Friday, 22 de November de 2024 ISSN 1519-7670 - Ano 24 - nº 1315

Indefinição legal na terra de ninguém

A (segunda) longa sessão de julgamento de Renan Calheiros no plenário do Senado Federal (terça, 4/12) teve um desfecho esclarecedor para aqueles que se interessam pela regulação das comunicações no país. Refutando a acusação de quebra de decoro por compra irregular de emissoras de rádio em Alagoas – a questão-chave que havia sido convenientemente ignorada por quase todos os oradores –, o já ex-presidente do Senado perguntou dirigindo-se candidamente aos seus pares:

‘Por que eu haveria de usar `laranjas´ ou ser sócio oculto [por meio de um contrato de gaveta] se a compra direta de uma emissora de rádio seria perfeitamente legal?’.

A resposta oculta à pergunta do senador Renan está implícita nos 48 votos contrários à sua cassação dados por um plenário repleto onde quase um terço dos senhores senadores são – eles próprios ou seus familiares – concessionários de emissoras de rádio e/ou televisão.

Além disso, no dia seguinte, revela-se que na declaração de bens à Justiça Eleitoral feita em 2006, um dos postulantes à vaga de presidente do Senado, o senador Garibaldi Filho (PMDB-RN), aparece como proprietário de 190 mil cotas da Rádio Cabugi do Seridó (RN). Um dia depois, o Ministério das Comunicações exclui o nome e o CPF do senador Garibaldi do cadastro da Anatel alegando, como sempre faz, desatualização (ver aqui, para assinantes).

Entendimento histórico

A legalidade de um parlamentar ser, direta ou indiretamente, o controlador de uma concessão de rádio ou televisão, no exercício do mandato, parece, no mínimo, questionável.

O Código Brasileiro de Telecomunicações (CBT, Lei nº. 4117/62) determina que quem esteja em gozo de imunidade parlamentar não pode exercer a função de diretor ou gerente de empresa concessionária de rádio ou televisão (parágrafo único do artigo 38). Esta norma foi confirmada pelo Regulamento dos Serviços de Radiodifusão que exige, como um dos documentos necessários para habilitação ao procedimento licitatório, declaração de que os dirigentes da entidade ‘não estão no exercício de mandato eletivo’ [nº 2, alínea d), § 5º do artigo 15 do Decreto 52.795/63].

########

▶ Ações necessárias
**A.** Responda, com base no texto sobre concessões de rádio e televisão:
(i) Quantos votos contrários à cassação de Renan Calheiros foram dados no plenário?
(ii) Quantas cotas da Rádio Cabugi do Seridó o senador Garibaldi Filho aparece possuindo na declaração de bens de 2006?
(iii) Qual lei é o Código Brasileiro de Telecomunicações?
**B.** Traduza para o inglês esta frase do texto sobre concessões de rádio e televisão: "A legalidade de um parlamentar ser, direta ou indiretamente, o controlador de uma concessão de rádio ou televisão, no exercício do mandato, parece, no mínimo, questionável."
As linhas não têm relação com o texto sobre concessões de rádio e televisão.

[Registros extraídos de um conjunto de dados]
########

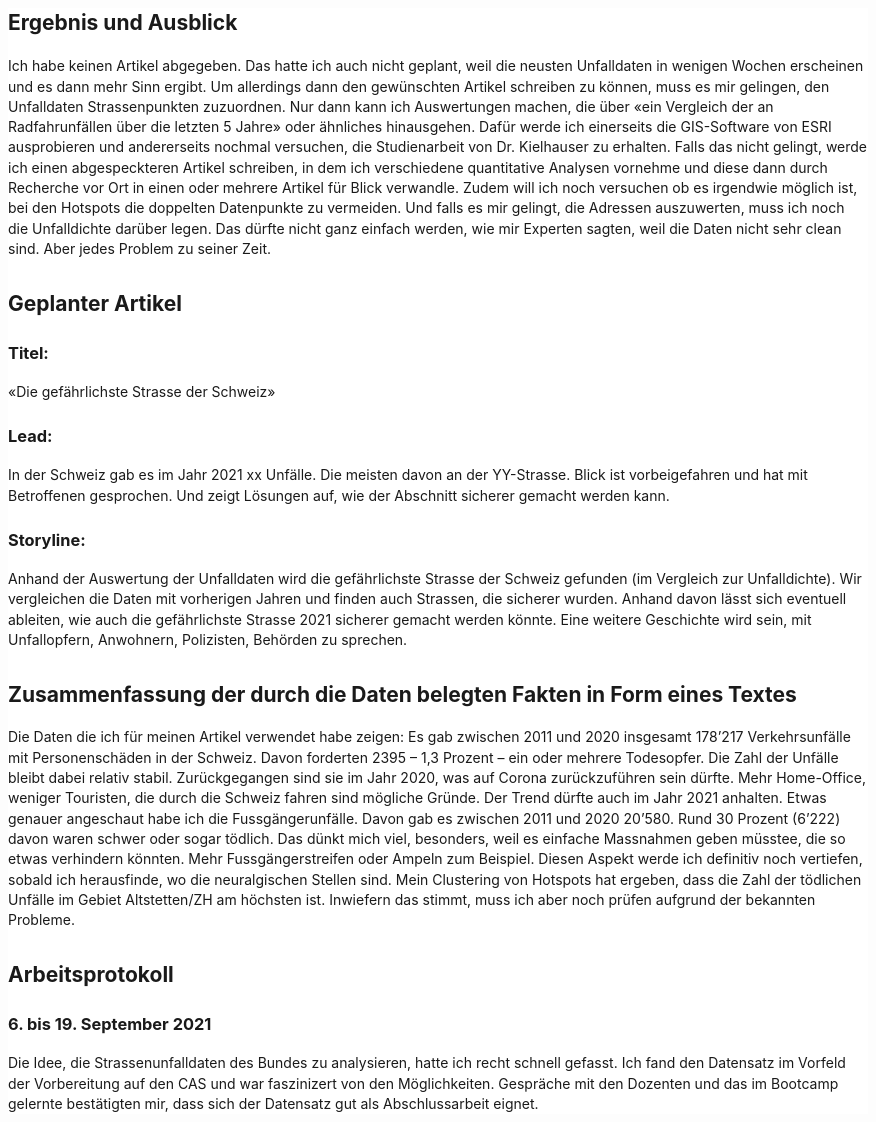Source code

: ## Ergebnis und Ausblick
Ich habe keinen Artikel abgegeben. Das hatte ich auch nicht geplant, weil die neusten Unfalldaten in wenigen Wochen erscheinen und es dann mehr Sinn ergibt. Um allerdings dann den gewünschten Artikel schreiben zu können, muss es mir gelingen, den Unfalldaten Strassenpunkten zuzuordnen. Nur dann kann ich Auswertungen machen, die über «ein Vergleich der an Radfahrunfällen über die letzten 5 Jahre» oder ähnliches hinausgehen. Dafür werde ich einerseits die GIS-Software von ESRI ausprobieren und andererseits nochmal versuchen, die Studienarbeit von Dr. Kielhauser zu erhalten. Falls das nicht gelingt, werde ich einen abgespeckteren Artikel schreiben, in dem ich verschiedene quantitative Analysen vornehme und diese dann durch Recherche vor Ort in einen oder mehrere Artikel für Blick verwandle. Zudem will ich noch versuchen ob es irgendwie möglich ist, bei den Hotspots die doppelten Datenpunkte zu vermeiden. Und falls es mir gelingt, die Adressen auszuwerten, muss ich noch die Unfalldichte darüber legen. Das dürfte nicht ganz einfach werden, wie mir Experten sagten, weil die Daten nicht sehr clean sind. Aber jedes Problem zu seiner Zeit. 

## Geplanter Artikel
### Titel: 
«Die gefährlichste Strasse der Schweiz»
### Lead: 
In der Schweiz gab es im Jahr 2021 xx Unfälle. Die meisten davon an der YY-Strasse. Blick ist vorbeigefahren und hat mit Betroffenen gesprochen. Und zeigt Lösungen auf, wie der Abschnitt sicherer gemacht werden kann. 
### Storyline: 
Anhand der Auswertung der Unfalldaten wird die gefährlichste Strasse der Schweiz gefunden (im Vergleich zur Unfalldichte). Wir vergleichen die Daten mit vorherigen Jahren und finden auch Strassen, die sicherer wurden. Anhand davon lässt sich eventuell ableiten, wie auch die gefährlichste Strasse 2021 sicherer gemacht werden könnte. Eine weitere Geschichte wird sein, mit Unfallopfern, Anwohnern, Polizisten, Behörden zu sprechen. 

## Zusammenfassung der durch die Daten belegten Fakten in Form eines Textes
Die Daten die ich für meinen Artikel verwendet habe zeigen: Es gab zwischen 2011 und 2020 insgesamt 178’217 Verkehrsunfälle mit Personenschäden in der Schweiz. Davon forderten 2395 – 1,3 Prozent – ein oder mehrere Todesopfer. Die Zahl der Unfälle bleibt dabei relativ stabil. Zurückgegangen sind sie im Jahr 2020, was auf Corona zurückzuführen sein dürfte. Mehr Home-Office, weniger Touristen, die durch die Schweiz fahren sind mögliche Gründe. Der Trend dürfte auch im Jahr 2021 anhalten. Etwas genauer angeschaut habe ich die Fussgängerunfälle. Davon gab es zwischen 2011 und 2020 20’580. Rund 30 Prozent (6’222) davon waren schwer oder sogar tödlich. Das dünkt mich viel, besonders, weil es einfache Massnahmen geben müsstee, die so etwas verhindern könnten. Mehr Fussgängerstreifen oder Ampeln zum Beispiel. Diesen Aspekt werde ich definitiv noch vertiefen, sobald ich herausfinde, wo die neuralgischen Stellen sind. 
Mein Clustering von Hotspots hat ergeben, dass die Zahl der tödlichen Unfälle im Gebiet Altstetten/ZH am höchsten ist. Inwiefern das stimmt, muss ich aber noch prüfen aufgrund der bekannten Probleme. 


## Arbeitsprotokoll

### 6. bis 19. September 2021
Die Idee, die Strassenunfalldaten des Bundes zu analysieren, hatte ich recht schnell gefasst. Ich fand den Datensatz im Vorfeld der Vorbereitung auf den CAS und war faszinizert von den Möglichkeiten. Gespräche mit den Dozenten und das im Bootcamp gelernte bestätigten mir, dass sich der Datensatz gut als Abschlussarbeit eignet.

########

▶ Soluções por tarefa
**A.**
(i) 48 votos.
(ii) 190 mil cotas.
(iii) A Lei nº 4117/62.

**B.** The legality of a member of Congress being, directly or indirectly, the controller of a radio or television concession while in office seems questionable, to say the least.